In order for sickness to be successful as a defense, it is imperative that I believe its source is outside my mind. That is what the line means, "The dream says otherwise, but who would put his faith in dreams once they are recognized for what they are?" What they really are are projections of what is within my mind.

(6:6) Awareness of dreaming is the real function of God's teachers.

This is the same, as we mentioned earlier, as becoming a lucid dreamer. When we sleep at night, it is possible to train our minds to become aware that we are dreaming—that is lucid dreaming. I am dreaming, but within the dream I know that I am dreaming. The purpose of the Course is to teach us to become lucid dreamers in the world, to be aware that all of this is a dream and nothing else.

(6:7-8) They watch the dream figures come and go, shift and change, suffer and die. Yet they are not deceived by what they see.

We do not deny all that happens in the world. We do not deny what appears to be suffering, dying, and all the other changes that occur in the world. But we are not deceived by them, because we realize that we are watching only dream figures.

(6:9) They recognize that to behold a dream figure as sick and separate is no more real that to regard it as healthy and beautiful.

There are some very clear statements in this passage. The joy is in knowing that nothing here is good; nothing here is bad. Nothing here is healthy; nothing here is sick. Nothing here is alive; nothing here is dead. As an advanced teacher of God, I live with these understandings. I live in the world, fully operating as a puppet with all the other puppets, doing what everyone else does. But I realize that it is all a dream and that it is all made up. And that makes my mind fully accessible to the Love of God within, which means everything I do will be loving and comforting. Not as the world judges it, because the world's love and comfort always has a hook—a price that has to be paid for it.

The love that comes from Jesus has no price or cost associated with it. So I can be fully present to all suffering and pain because I realize there is no suffering and pain, only a belief in it. The power of love in my mind then extends to the misbelief in your mind and heals it. I simply am a reminder of where the truth and the healing are.

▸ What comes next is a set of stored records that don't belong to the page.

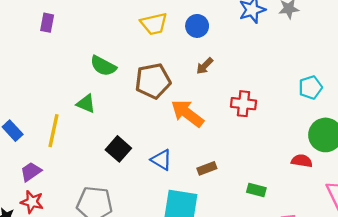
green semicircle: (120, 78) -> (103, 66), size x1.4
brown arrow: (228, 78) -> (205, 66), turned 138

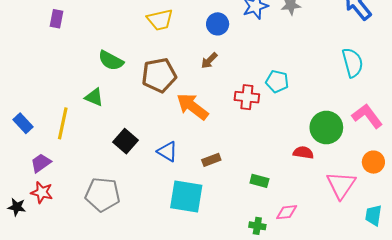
blue circle: (197, 26) -> (218, 24), moved
cyan pentagon: (310, 87) -> (277, 81), moved, turned 30

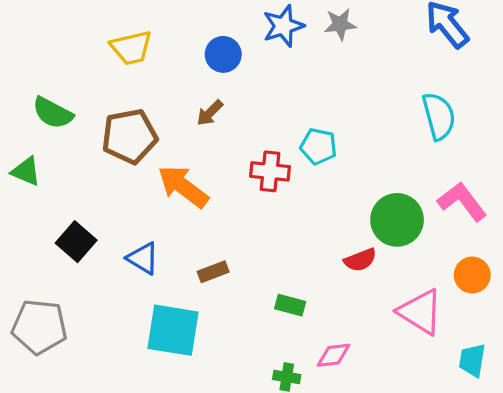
red semicircle: (303, 153) -> (360, 260), turned 150
pink triangle: (341, 185) -> (420, 312), turned -32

(6:11) Unity alone is not a thing of dreams. And it is this [this unity which is God] God's teachers acknowledge as behind the dream, beyond all seeming and yet surely theirs.

Dreams produce a world of multiplicity, separation, and duality—not unity. So I live in the world, but I know that I am not of it. I know that I am of Heaven, of unity, and that I have never left my Father's House. And yet I still live within the world of dreams. That is the challenge—to be fully present to the world of dreams, but not to be taken in by anything that occurs here. Being joined with the Love of God in my mind allows me to do that.